Problem is most of them are over water

[–] [email protected] -1 points 7 months ago (2 children)
[–] [email protected] 6 points 7 months ago (1 children)

Ah yes, surely people are willing to go to the middle of massive oceans on a boat to see the eclipse :P

[–] [email protected] -3 points 7 months ago (1 children)

If they care enough, they will.

[–] [email protected] 3 points 7 months ago

"It's one banana, Michael. What could it cost? $10?"

[–] [email protected] 2 points 7 months ago (1 children)

If you have a space ship, you don't even have to wait for them to hit Earth. There's constantly total eclipses from each of the planets and moons.

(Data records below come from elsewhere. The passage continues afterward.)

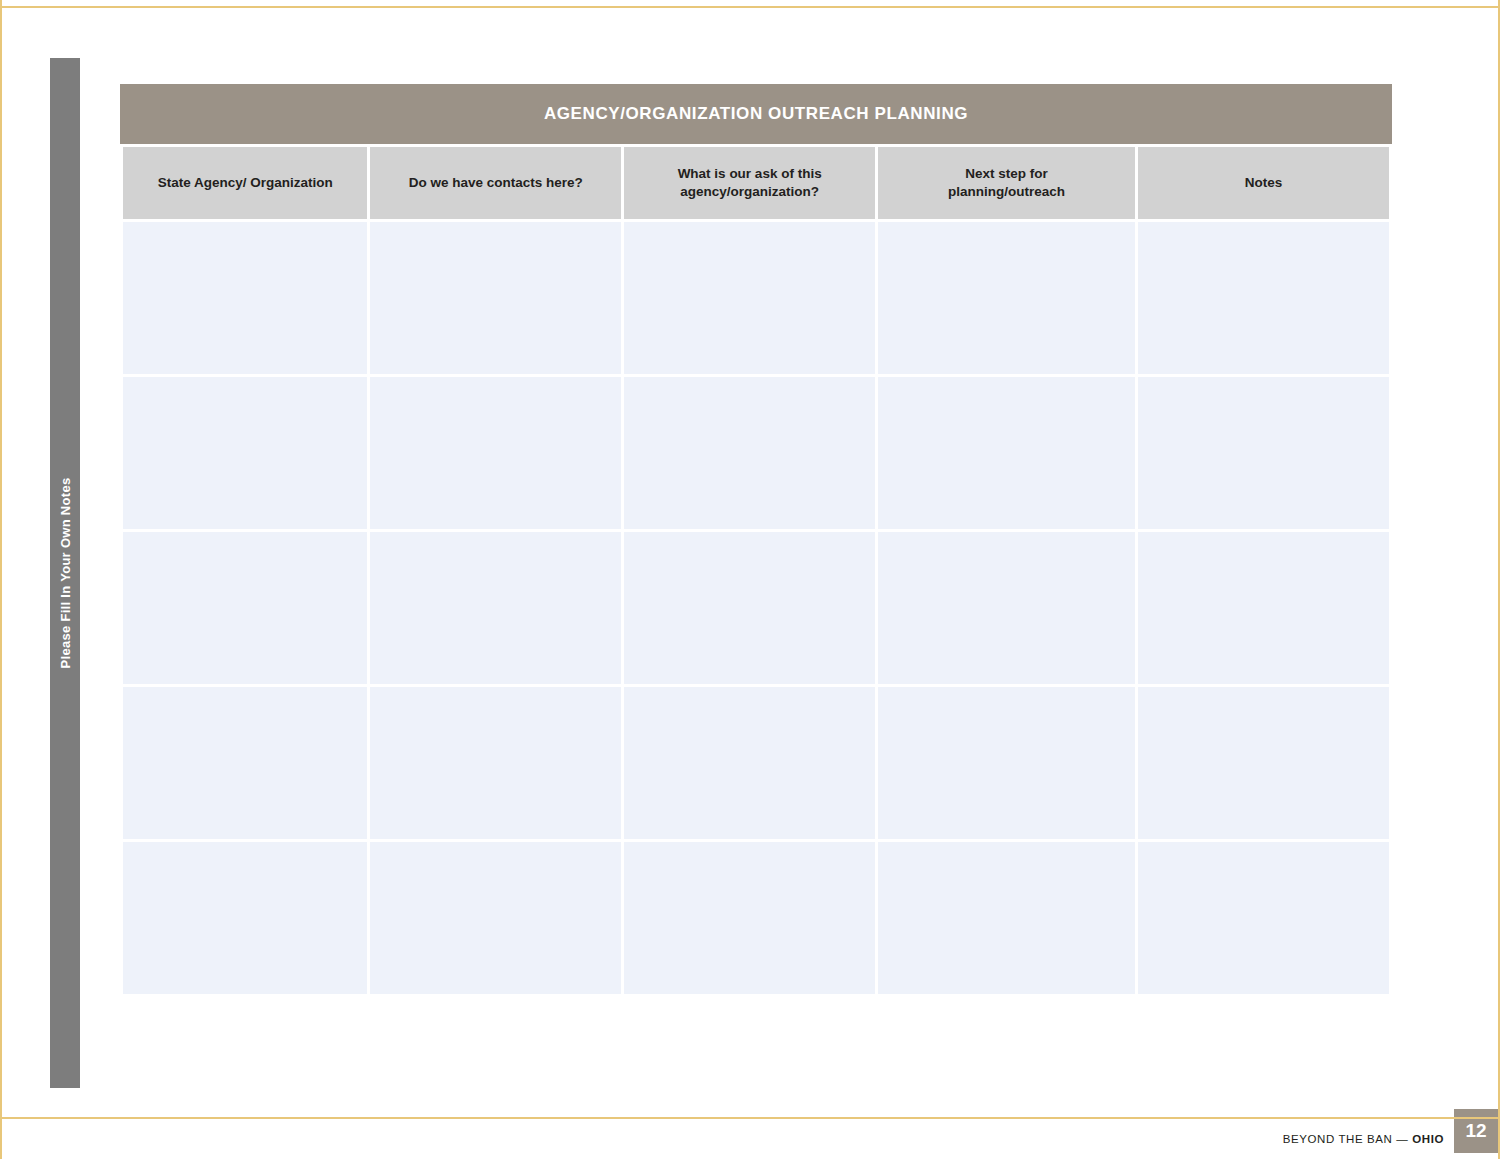Please Fill In Your Own Notes
Agency/Organization Outreach Planning
| State Agency/ Organization | Do we have contacts here? | What is our ask of this agency/organization? | Next step for planning/outreach | Notes |
| --- | --- | --- | --- | --- |
BEYOND THE BAN — OHIO
12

I'm very curious what a total eclipse from a body with an atmosphere would look like.

[–] [email protected] 1 points 7 months ago (1 children)

What do you mean? Isn't Earth a body with an atmosphere? Also, I get your point, but boats are a lot more accessible than spacecraft.

[–] [email protected] 3 points 7 months ago

I mean where the eclisping body has an atmosphere. The moon is a solid body with hard edges. It can give total eclipses, annular eclipses (where the entire moon is surrounded by the sun but it doesn't block the whole thing because it's farther from the Earth), and partial eclipses (where they overlap but aren't entirely on top of each other).

Earth would make a different kind of shadow where there would be other variations depending on whether the planet itself and/or the atmosphere are fully or partially covering the sun.

And then there's Jupiter, where the atmosphere is much larger than the rocky core and the pressure is high enough that it's not very well defined where the atmosphere transitions from gas to liquid to solid, which would probably give a different effect for eclipses. Though that depends on how opaque or transparent it is, also the sun's apparent size would be smaller, so it might be kinda underwhelming.